Extract to read:

※ ※ ※

F=ma is a physics concept, arrived at by experiment and observation. It's not a math concept. We didn't learn simple multiplication from accelerating masses. Multiplication was invented to make repeated addition easy and fast.
Does that mean if I didn't have any math (subtraction) to describe my eating of grapes that eating grapes would make more grapes appear in front of me?
Did grapes teach us how to subtract? We invented counting and arithmetic to keep track of our grapes. Show me where counting exists in nature, where we learned it from nature. We invented the counting numbers and we impose them on our grapes in our mind. That's not about nature, it's about not getting ripped off at the marketplace in ancient Sumeria.
I totally disagree with you. As people have said, math is a lanugage used to describe things that are happening around you. Those things are happening whether you have the language needed to describe them or not.
Math isn't a language. The sentence, "The sum of the squares of the two sides is equal to the square of the hypotenuse," is a sentence in English concerning certain quantities. It's not a language separate from English. Russians do math in Russian, and Frenchmen do it in French. Pythagorean maintains math is a language but his reasoning about that is actually quite abstruse and has nothing to do with math as a description of the world.

Physics is our attempt to describe what's "happening around you," and it is relegated to figuring out ways to quantify things that aren't obviously quantified, and then to keep track of those quantities. Math is a tool here, not the description. The description involves concepts: mass, resistance, intensity, charge, pressure, temperature, wavelength, etc. which we believe can be quantified and treated mathematically.

Mathematics, as such, is all too often about nothing but numbers. Take the preoccupation of mathematicians with prime numbers, for example, or Fermat's Last Theorem. (Not that there's anything wrong with that.)
 
  • #33
I believe math and physics are both concepts described and utilized in languages in the same manner that computers function on programming languages, whether you simplify the language into purely numbers and symbols or not, numbers are still represented by, and vary with, the language.

F=ma isn't math? Move along people... nothing to multiply here...
 
  • #34
russ_watters said:
Does that mean the the universe didn't know how to make objects move properly until Galileo discovered f=ma?
This is an attribution of intent to a deterministic process. The description of motion by classical mechanics is an approximation only, especially as it uses the system of real numbers (no physical device can measure a real number quantity, and there are other problems that are mentioned below). It's just one of the most popular systems in which calculus has a reasonably simple logical structure (non-standard analysis will present the same results using a different number system, so the popularity of the real number system is just an historical artifact).

※ ※ ※

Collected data
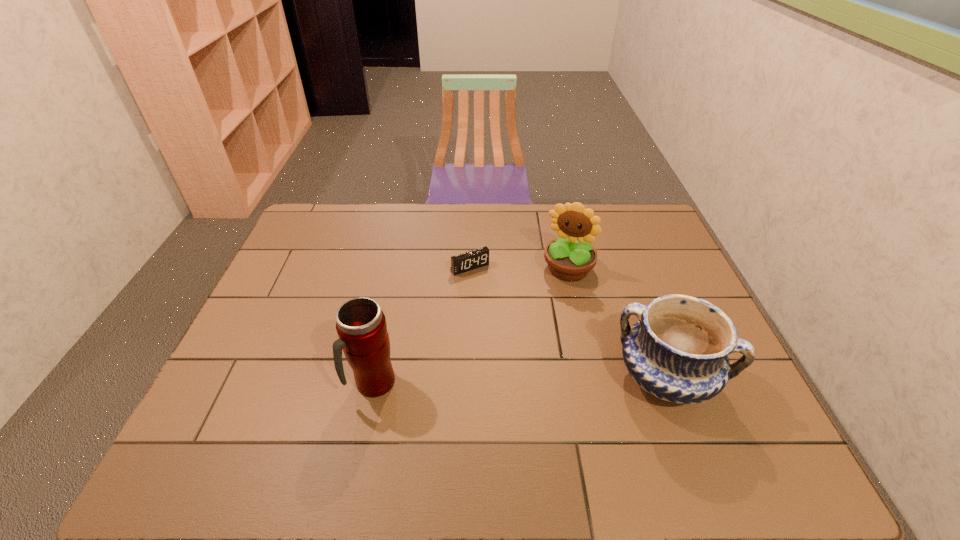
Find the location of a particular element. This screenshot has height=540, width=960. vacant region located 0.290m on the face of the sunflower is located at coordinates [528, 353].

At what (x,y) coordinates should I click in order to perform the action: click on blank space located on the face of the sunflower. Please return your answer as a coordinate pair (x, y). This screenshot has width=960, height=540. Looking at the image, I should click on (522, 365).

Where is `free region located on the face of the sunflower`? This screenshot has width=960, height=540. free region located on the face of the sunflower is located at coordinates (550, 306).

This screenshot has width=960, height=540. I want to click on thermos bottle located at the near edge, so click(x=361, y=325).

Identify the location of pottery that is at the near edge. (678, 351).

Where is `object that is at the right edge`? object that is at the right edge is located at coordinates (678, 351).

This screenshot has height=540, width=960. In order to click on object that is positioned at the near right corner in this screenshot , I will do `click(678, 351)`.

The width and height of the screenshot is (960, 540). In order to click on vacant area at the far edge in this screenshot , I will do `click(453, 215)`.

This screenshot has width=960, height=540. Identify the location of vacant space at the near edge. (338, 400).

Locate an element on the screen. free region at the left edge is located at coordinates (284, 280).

※ ※ ※

Instructions for the task: Return the part of the discussion about math and physics from "F=ma is a physics" up to and including "easy and fast.", word for word. These rows come from a different source than the discussion about math and physics.

Your response:
F=ma is a physics concept, arrived at by experiment and observation. It's not a math concept. We didn't learn simple multiplication from accelerating masses. Multiplication was invented to make repeated addition easy and fast.